• Input for this task:

========

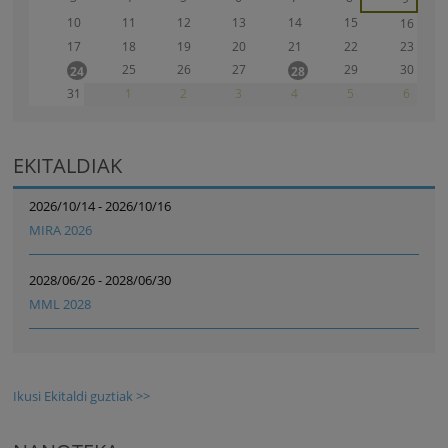
10
11
12
13
14
15
16
17
18
19
20
21
22
23
25
26
27
29
30
24
28
31
1
2
3
4
5
6
EKITALDIAK
2026/10/14 - 2026/10/16
MIRA 2026
2028/06/26 - 2028/06/30
MML 2028
Ikusi Ekitaldi guztiak >>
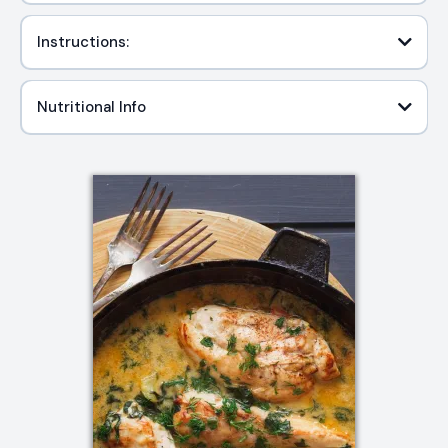
Instructions:
Nutritional Info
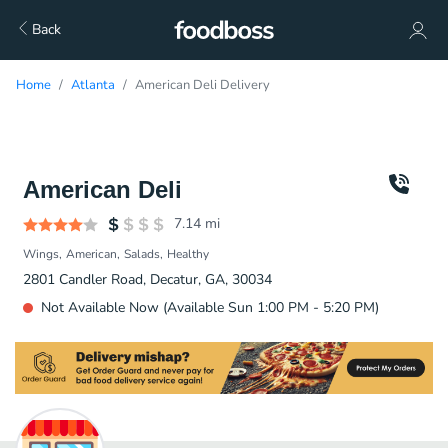
Back
Home
Atlanta
American Deli Delivery
American Deli
7.14
mi
Wings
American
Salads
Healthy
2801 Candler Road, Decatur, GA, 30034
Not Available Now (Available Sun 1:00 PM - 5:20 PM)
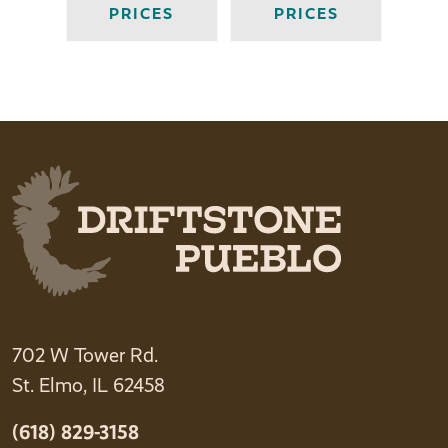
PRICES
PRICES
702 W Tower Rd.
St. Elmo, IL 62458
(618) 829-3158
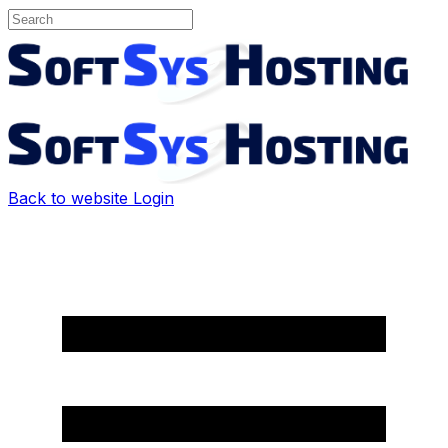
Back to website
Login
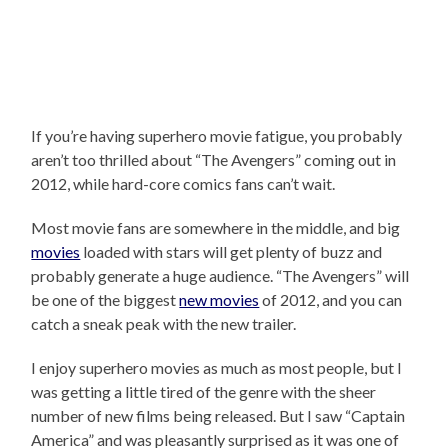
If you’re having superhero movie fatigue, you probably
aren’t too thrilled about “The Avengers” coming out in
2012, while hard-core comics fans can’t wait.
Most movie fans are somewhere in the middle, and big
movies
loaded with stars will get plenty of buzz and
probably generate a huge audience. “The Avengers” will
be one of the biggest
new movies
of 2012, and you can
catch a sneak peak with the new trailer.
I enjoy superhero movies as much as most people, but I
was getting a little tired of the genre with the sheer
number of new films being released. But I saw “Captain
America” and was pleasantly surprised as it was one of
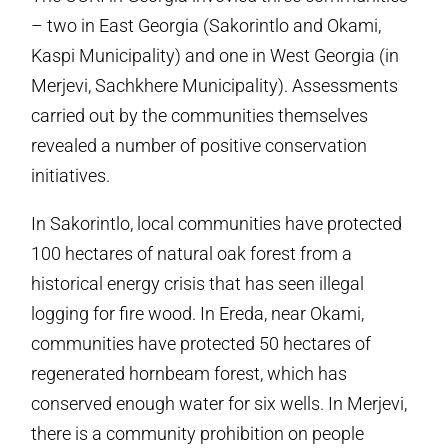
– two in East Georgia (Sakorintlo and Okami,
Kaspi Municipality) and one in West Georgia (in
Merjevi, Sachkhere Municipality). Assessments
carried out by the communities themselves
revealed a number of positive conservation
initiatives.
In Sakorintlo, local communities have protected
100 hectares of natural oak forest from a
historical energy crisis that has seen illegal
logging for fire wood. In Ereda, near Okami,
communities have protected 50 hectares of
regenerated hornbeam forest, which has
conserved enough water for six wells. In Merjevi,
there is a community prohibition on people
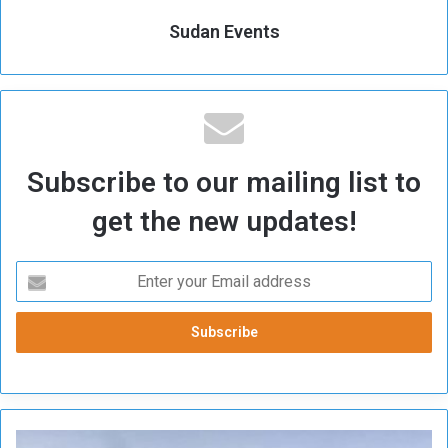
Sudan Events
Subscribe to our mailing list to
get the new updates!
F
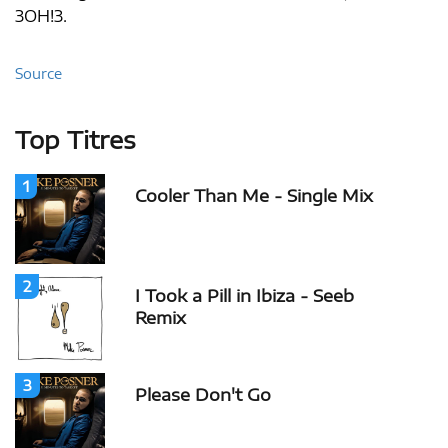
3OH!3.
Source
Top Titres
1
Cooler Than Me - Single Mix
2
I Took a Pill in Ibiza - Seeb
Remix
3
Please Don't Go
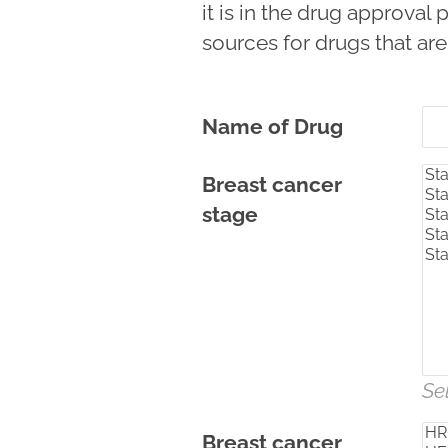
it is in the drug approva
sources for drugs that are
Name of Drug
Breast cancer
stage
Se
Breast cancer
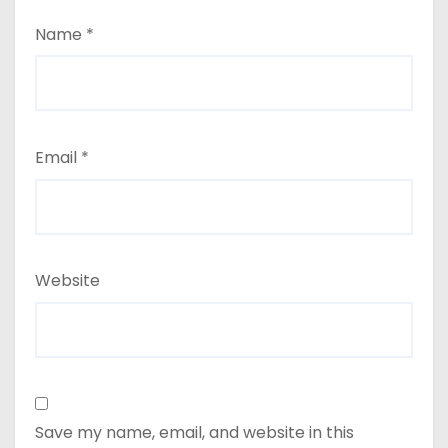
Name
*
Email
*
Website
Save my name, email, and website in this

========

• What to work on: Scan the lines above for the word "will", then copy each line that has it.

• Solution to this problem:
loaded with stars will get plenty of buzz and
probably generate a huge audience. “The Avengers” will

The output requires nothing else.